● DATA IN THIS EXERCISE:
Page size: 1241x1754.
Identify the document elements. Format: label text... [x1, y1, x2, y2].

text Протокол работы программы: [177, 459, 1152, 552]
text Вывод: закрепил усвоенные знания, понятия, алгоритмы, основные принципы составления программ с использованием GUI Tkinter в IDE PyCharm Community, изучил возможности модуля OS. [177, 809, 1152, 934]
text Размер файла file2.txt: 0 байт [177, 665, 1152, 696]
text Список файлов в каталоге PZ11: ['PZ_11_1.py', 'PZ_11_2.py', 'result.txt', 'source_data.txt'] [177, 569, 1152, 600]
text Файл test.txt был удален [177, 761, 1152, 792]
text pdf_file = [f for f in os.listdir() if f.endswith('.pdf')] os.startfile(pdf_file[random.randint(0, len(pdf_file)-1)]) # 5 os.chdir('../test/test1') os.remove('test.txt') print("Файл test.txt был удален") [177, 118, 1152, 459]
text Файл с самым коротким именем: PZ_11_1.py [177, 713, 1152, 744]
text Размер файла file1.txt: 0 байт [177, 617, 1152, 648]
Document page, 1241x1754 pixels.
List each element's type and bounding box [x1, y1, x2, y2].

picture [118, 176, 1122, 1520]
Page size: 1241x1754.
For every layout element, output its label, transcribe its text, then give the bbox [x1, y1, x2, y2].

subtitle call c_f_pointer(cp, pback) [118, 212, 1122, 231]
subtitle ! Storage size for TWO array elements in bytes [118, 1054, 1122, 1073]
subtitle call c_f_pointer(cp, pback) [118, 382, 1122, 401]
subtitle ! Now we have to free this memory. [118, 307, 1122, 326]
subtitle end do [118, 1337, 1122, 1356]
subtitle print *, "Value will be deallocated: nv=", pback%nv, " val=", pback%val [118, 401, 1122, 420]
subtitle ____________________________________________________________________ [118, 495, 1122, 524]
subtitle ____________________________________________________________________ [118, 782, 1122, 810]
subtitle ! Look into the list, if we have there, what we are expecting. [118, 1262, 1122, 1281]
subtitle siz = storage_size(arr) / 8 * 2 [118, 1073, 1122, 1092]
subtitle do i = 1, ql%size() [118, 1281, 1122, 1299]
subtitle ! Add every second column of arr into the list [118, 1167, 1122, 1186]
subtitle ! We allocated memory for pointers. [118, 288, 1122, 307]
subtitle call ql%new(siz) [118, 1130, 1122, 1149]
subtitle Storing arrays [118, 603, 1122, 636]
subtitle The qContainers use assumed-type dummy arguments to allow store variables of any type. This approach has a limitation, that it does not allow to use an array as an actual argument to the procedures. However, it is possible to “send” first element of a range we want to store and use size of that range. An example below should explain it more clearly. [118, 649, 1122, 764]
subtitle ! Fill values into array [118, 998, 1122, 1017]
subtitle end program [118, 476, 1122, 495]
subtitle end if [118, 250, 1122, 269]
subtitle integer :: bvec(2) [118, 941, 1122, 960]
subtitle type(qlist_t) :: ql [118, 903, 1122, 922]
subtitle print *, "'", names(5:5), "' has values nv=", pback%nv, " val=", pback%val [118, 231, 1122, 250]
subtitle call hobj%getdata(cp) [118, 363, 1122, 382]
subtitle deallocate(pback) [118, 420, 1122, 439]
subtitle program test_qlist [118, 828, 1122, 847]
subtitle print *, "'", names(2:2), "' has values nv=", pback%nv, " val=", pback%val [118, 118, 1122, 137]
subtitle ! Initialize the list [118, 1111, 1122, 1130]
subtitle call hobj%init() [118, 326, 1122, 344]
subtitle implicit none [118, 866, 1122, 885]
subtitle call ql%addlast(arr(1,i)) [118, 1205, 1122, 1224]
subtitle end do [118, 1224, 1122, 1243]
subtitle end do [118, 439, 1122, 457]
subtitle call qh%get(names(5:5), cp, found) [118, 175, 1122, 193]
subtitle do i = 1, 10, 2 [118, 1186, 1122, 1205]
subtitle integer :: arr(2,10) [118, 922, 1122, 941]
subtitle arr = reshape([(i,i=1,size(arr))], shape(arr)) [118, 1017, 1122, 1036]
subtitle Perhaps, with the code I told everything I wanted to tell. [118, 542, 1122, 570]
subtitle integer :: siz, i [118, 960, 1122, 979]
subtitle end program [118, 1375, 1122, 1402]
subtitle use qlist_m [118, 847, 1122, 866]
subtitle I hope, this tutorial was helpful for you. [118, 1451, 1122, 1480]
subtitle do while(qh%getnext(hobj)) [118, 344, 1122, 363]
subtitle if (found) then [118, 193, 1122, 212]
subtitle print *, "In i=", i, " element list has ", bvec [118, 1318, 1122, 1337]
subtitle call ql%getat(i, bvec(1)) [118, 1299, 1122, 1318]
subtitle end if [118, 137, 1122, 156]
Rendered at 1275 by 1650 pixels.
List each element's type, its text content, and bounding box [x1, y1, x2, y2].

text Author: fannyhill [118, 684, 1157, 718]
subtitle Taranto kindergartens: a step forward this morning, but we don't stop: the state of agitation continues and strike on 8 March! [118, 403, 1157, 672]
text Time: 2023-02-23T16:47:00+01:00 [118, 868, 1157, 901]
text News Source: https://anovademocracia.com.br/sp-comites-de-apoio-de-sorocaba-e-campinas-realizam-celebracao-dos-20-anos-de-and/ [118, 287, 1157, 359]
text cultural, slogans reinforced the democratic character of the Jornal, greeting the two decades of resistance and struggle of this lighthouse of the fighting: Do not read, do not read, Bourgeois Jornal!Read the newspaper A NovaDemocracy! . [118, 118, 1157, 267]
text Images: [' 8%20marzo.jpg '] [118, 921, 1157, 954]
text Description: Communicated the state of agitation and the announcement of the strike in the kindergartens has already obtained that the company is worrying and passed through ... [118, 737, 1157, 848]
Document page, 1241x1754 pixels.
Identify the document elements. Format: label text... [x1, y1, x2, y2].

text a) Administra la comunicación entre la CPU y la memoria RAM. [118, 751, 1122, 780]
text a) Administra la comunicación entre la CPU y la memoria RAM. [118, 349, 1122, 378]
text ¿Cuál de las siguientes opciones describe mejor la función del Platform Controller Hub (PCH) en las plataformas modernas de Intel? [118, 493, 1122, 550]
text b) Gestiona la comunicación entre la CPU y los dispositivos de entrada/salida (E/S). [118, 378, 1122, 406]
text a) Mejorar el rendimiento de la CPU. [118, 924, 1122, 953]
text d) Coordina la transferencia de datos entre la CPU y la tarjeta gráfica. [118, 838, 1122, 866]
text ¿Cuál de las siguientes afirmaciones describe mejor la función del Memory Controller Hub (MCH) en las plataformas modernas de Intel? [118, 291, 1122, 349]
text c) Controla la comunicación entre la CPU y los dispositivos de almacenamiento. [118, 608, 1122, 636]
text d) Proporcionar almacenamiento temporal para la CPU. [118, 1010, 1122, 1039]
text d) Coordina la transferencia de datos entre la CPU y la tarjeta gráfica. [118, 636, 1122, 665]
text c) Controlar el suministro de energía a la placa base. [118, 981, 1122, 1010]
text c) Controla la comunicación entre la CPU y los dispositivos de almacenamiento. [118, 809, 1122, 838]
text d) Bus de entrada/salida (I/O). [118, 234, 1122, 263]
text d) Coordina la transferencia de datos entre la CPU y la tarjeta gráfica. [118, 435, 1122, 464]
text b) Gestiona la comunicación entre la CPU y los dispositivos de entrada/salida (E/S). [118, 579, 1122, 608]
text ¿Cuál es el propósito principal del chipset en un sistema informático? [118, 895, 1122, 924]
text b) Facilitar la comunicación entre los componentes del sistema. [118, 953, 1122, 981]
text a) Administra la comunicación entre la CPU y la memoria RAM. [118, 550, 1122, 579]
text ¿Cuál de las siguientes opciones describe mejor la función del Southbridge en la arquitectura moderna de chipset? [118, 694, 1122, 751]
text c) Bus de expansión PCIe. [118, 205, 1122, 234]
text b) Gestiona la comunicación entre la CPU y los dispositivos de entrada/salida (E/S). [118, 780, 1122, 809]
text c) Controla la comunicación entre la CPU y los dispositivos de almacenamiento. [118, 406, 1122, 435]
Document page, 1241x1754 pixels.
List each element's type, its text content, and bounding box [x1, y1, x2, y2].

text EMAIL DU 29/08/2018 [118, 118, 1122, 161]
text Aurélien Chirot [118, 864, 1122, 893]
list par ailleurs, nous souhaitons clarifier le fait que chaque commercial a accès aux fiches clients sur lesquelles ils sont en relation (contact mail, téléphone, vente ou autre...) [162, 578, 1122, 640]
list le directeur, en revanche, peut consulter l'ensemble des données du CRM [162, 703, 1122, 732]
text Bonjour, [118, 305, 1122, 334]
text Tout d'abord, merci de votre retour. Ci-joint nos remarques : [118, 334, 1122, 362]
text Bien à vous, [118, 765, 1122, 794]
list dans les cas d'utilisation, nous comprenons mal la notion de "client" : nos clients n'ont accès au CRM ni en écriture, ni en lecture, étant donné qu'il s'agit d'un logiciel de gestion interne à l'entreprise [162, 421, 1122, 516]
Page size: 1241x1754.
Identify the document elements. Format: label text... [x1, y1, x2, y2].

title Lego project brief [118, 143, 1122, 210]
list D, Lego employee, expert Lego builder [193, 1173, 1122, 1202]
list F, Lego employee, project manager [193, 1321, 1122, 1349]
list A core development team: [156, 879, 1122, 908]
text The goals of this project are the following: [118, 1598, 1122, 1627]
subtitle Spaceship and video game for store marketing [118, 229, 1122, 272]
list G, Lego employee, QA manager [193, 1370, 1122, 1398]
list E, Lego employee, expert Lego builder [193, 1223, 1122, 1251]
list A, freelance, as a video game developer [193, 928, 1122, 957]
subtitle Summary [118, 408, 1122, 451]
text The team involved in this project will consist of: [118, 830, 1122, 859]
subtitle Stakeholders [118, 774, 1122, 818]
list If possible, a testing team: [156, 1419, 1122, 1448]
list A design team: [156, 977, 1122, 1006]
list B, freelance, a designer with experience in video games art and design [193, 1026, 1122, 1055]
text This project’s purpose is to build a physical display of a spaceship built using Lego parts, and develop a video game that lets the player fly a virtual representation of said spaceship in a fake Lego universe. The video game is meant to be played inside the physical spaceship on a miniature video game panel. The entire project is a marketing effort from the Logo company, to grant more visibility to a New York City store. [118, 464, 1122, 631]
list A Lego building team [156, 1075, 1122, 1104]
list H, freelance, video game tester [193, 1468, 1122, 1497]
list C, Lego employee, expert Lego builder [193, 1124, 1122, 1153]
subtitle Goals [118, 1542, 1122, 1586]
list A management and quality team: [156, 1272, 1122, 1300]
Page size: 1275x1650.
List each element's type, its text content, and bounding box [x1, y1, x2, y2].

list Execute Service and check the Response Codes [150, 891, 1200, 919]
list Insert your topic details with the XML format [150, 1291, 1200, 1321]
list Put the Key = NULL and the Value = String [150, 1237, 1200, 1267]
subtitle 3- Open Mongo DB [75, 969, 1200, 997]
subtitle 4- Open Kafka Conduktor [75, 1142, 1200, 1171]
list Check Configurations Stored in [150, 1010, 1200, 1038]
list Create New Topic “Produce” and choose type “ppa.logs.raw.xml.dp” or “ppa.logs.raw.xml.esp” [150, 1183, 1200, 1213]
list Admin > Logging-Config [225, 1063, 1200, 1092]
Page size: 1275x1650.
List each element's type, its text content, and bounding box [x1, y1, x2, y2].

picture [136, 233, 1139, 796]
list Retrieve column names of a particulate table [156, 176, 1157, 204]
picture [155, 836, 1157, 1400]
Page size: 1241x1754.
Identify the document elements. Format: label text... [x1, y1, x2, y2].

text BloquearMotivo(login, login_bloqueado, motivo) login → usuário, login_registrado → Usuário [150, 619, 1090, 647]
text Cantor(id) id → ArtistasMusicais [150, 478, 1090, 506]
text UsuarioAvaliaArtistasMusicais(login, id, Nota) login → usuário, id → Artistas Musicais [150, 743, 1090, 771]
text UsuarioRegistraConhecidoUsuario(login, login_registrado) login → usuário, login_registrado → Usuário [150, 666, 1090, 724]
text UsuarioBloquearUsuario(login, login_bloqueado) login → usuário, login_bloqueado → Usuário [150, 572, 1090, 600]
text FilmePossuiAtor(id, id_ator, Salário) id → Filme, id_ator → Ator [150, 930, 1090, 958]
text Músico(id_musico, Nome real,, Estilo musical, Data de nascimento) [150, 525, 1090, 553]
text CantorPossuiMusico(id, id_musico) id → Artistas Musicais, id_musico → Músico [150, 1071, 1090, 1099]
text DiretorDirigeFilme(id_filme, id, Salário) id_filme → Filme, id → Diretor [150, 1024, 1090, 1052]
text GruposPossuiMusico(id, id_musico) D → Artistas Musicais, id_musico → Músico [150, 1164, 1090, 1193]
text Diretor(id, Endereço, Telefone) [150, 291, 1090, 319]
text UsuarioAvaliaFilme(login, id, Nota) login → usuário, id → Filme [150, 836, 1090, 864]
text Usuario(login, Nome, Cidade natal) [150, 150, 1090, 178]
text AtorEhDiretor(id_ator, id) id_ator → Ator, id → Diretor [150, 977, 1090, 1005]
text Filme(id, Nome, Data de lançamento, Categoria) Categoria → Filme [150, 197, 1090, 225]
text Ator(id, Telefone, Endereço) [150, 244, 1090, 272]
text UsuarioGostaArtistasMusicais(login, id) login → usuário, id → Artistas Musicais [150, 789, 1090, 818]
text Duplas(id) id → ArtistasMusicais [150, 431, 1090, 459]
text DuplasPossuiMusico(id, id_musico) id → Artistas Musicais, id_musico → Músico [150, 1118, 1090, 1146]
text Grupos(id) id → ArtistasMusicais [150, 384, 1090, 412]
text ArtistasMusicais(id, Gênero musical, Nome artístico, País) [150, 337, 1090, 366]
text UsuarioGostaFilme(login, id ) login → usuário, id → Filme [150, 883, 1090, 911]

● GIVEN INSTRUCTION: Starting at the line in the data above that contains "text Протокол работы" and ending with the line that contains "text Файл с", express those lines as a JSON list of strings with one string per line and no blank lines.

● WRITTEN REPLY:
[
  "text Протокол работы программы: [177, 459, 1152, 552]",
  "text Вывод: закрепил усвоенные знания, понятия, алгоритмы, основные принципы составления программ с использованием GUI Tkinter в IDE PyCharm Community, изучил возможности модуля OS. [177, 809, 1152, 934]",
  "text Размер файла file2.txt: 0 байт [177, 665, 1152, 696]",
  "text Список файлов в каталоге PZ11: ['PZ_11_1.py', 'PZ_11_2.py', 'result.txt', 'source_data.txt'] [177, 569, 1152, 600]",
  "text Файл test.txt был удален [177, 761, 1152, 792]",
  "text pdf_file = [f for f in os.listdir() if f.endswith('.pdf')] os.startfile(pdf_file[random.randint(0, len(pdf_file)-1)]) # 5 os.chdir('../test/test1') os.remove('test.txt') print(\"Файл test.txt был удален\") [177, 118, 1152, 459]",
  "text Файл с самым коротким именем: PZ_11_1.py [177, 713, 1152, 744]"
]